The Hidirtina are a group of seven immortal sisters, it is believed that they live harmoniously in nature among wild animals. They are only visible to humans on rare occasions. Since the world is becoming more modernized they are becoming less visible. One day a hunter named Yohanes came into the woods for hunting. One of the sisters followed him and fell in love. He came across a deer and kneeled down to hunt her. Another sister saw him and came to rescue the deer. She warned him that he would be cursed if he killed the deer but he disobeyed. After he killed the dear, the sister who loved him told him that if he claimed onto a certain tree he would be saved. He took a piece from the tree and by carrying it lived for many years protected from the curse. One day he dropped his protective piece of wood into the river. He was then violently killed and eaten by vultures.

About Ezra Wube

Ezra Wube (b. 1980, Addis Ababa, Ethiopia) is a cross disciplinary artist based in Brooklyn, NY. Through autobiography, his work references the notion of past and present, the constant changing of place, and the dialogical tension between "here" and "there". Wube’s exhibitions include the Dak’Art 2014 Biennale, Dakar, Senegal (2014); 5TH Marrakech Biennale, Marrakech, Morocco (2014); The 18th International Festival of Contemporary Art SESC_Videobrasil, São Paulo, Brazil (2014); and At the same moment, a Times Square Midnight Moment program, New York, NY (2013). 

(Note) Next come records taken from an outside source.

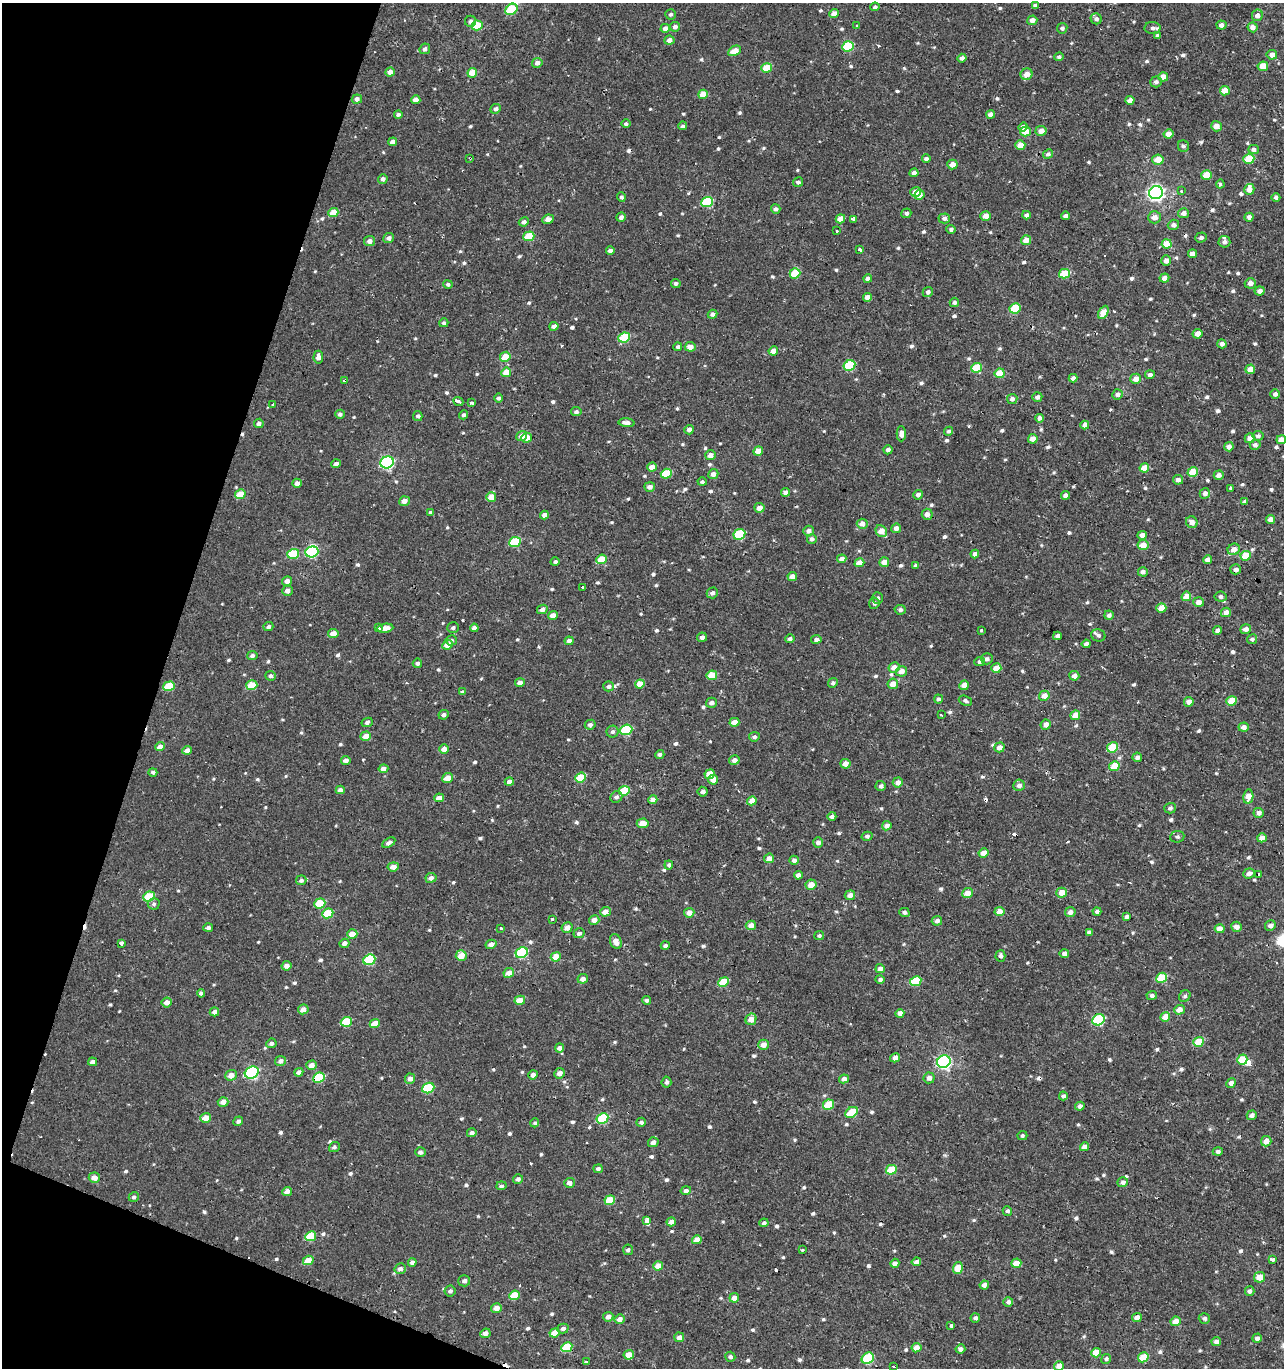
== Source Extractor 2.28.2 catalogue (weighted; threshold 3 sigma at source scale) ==
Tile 9 of 4 x 4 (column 1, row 3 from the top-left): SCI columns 332-1613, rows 1367-2732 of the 5671 x 5497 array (HDU 1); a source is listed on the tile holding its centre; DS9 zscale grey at full resolution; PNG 1286 x 1370 px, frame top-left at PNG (2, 3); each listed source drawn as its Kron ellipse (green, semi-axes under 4 px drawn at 4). Shown black and unused: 16% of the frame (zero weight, under 2 of 3 exposures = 3% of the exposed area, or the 3 px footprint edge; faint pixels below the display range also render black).
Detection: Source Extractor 2.28.2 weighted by HDU 2 'WHT'; one run over the whole footprint, this tile lists its part. Background 6.43e-04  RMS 0.0025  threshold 0.0112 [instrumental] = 3 sigma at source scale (4.5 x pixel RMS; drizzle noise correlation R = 1.50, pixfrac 1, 0.0396/0.0396 arcsec/px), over >= 5 px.
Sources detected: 778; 2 inside a brighter object's white glare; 21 cosmic-ray / hot-pixel residue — neither listed nor drawn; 2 inside a brighter listed object's ellipse — not listed separately; of the other 753, all 500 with FLUX_AUTO >= 0.526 (the completeness limit of this list) listed and drawn (253 fainter detections not listed), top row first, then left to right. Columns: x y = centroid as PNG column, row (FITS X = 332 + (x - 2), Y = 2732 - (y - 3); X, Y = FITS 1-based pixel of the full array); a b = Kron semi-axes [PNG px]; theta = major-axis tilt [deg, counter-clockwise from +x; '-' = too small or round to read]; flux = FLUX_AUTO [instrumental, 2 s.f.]
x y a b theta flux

Wube’s awards and residencies include Artist in the marketplace, Bronx Museum of the Arts (2014); Swing Space, Lower Manhattan Cultural Council, New York, NY (2013);  The Substation, Johannesburg, South Africa (2011); Contemporary Artists Center Woodside, Troy, NY (2011); and Château de la Napoule, France (2011). Wube received his BFA (2004) from Massachusetts College of Art, Boston, MA) and an MFA (2009) from Hunter College, New York, NY.